I don't expect that Swift and Brighouse actually want to control people's bedtime story routines with their children, but this type of thinking and 'moralizing' helps to prop up the notion that the State has to be an arbiter of fairness and distribution because there is no other mechanism to ensure equal distribution of "familial relationship goods."

I wish that this soundbite was available during the debates on social justice in the Code of Ethics.  I would love occupational therapists to explain how they are supposed to "abide by the highest standards of Social Justice" (as was required in the 2010 Code of Ethics) when Social Justice crusaders state that we need to make the distribution of familial relationship goods "fair" for everyone.
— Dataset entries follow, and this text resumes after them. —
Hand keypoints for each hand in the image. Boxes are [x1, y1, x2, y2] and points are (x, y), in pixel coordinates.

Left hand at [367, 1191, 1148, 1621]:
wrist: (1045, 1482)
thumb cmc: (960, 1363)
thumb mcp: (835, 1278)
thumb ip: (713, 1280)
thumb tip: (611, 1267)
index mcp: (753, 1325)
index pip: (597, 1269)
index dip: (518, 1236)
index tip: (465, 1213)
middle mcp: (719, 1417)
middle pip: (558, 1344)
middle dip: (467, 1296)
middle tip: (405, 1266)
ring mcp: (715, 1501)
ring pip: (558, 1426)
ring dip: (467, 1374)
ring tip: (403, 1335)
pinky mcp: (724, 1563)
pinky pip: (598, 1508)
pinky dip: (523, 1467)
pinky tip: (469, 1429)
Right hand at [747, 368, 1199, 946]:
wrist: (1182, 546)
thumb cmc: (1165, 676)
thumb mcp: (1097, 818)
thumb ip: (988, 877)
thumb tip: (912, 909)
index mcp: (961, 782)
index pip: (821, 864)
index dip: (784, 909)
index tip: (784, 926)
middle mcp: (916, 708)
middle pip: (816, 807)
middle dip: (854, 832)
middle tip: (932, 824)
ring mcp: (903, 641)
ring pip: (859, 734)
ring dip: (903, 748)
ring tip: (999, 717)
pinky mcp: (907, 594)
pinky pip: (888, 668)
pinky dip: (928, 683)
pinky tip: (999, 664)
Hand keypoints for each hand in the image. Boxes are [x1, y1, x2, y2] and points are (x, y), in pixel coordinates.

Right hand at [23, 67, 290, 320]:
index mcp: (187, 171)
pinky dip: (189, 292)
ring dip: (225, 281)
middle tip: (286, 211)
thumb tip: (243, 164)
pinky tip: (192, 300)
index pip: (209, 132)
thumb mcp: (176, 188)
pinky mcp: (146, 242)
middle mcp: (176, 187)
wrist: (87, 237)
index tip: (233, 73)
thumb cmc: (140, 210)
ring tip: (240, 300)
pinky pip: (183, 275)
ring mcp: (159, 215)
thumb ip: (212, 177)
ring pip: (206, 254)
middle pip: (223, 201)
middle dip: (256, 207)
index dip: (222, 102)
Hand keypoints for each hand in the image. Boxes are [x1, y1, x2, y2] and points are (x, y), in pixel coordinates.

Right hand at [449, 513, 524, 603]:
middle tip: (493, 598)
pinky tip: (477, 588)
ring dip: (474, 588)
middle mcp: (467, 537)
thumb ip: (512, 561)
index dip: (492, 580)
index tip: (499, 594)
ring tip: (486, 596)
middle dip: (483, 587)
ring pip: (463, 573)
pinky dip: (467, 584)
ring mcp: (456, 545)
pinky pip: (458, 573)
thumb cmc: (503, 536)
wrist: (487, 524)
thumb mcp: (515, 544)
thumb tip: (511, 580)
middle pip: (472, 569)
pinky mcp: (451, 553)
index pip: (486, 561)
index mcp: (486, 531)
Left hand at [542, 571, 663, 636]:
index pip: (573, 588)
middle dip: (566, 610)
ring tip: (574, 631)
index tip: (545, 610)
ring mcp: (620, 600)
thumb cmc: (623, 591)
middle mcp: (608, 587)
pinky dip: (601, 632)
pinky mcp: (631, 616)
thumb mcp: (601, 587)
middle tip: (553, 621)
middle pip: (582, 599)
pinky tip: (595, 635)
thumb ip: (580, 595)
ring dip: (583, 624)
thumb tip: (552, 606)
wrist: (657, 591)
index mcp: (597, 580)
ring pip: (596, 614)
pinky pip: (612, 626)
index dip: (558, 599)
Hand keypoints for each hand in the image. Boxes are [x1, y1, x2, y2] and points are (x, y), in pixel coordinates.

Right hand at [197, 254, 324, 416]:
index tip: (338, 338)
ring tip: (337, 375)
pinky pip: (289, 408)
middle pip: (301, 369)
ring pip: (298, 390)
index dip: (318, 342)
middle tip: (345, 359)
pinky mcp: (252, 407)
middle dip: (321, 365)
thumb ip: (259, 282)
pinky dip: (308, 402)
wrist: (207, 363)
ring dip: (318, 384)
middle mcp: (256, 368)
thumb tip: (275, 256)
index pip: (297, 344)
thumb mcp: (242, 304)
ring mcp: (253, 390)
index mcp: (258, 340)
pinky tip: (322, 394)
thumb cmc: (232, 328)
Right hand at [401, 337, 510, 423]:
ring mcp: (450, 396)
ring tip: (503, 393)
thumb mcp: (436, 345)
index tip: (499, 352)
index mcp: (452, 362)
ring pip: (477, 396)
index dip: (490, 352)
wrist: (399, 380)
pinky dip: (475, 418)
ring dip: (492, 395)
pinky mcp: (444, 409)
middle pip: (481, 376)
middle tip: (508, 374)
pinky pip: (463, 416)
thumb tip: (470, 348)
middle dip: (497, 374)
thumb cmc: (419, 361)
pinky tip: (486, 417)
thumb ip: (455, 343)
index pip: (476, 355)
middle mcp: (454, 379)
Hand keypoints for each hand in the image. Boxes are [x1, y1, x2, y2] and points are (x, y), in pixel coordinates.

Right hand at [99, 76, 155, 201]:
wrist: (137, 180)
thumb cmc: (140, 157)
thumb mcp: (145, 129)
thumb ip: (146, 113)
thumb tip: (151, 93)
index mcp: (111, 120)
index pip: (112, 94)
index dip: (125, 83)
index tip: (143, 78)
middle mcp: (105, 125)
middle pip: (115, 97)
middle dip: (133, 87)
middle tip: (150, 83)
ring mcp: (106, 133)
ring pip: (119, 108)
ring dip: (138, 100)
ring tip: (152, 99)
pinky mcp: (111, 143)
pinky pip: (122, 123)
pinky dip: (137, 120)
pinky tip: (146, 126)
I already blogged about this in context of Melissa Harris Perry's objectionable statement that children don't belong to their parents and need to be raised by a collective community.  This remains an issue for the Ethics Commission to address, because it is very difficult to understand how Dr. Brandt can continue to state that such collectivism is a Core Value of the occupational therapy profession when so much evidence points to the contrary notion that the profession has always emphasized autonomy and individual responsibility.

My opinion is that this Social Justice conversation should continue as long as there are elements in the (USA) profession who mistakenly believe that it is a Core Value.

And now we have the introduction of a new unfortunate confusion about what is an enforceable principle and what is a non-enforceable Core Value.  There is work still to be done.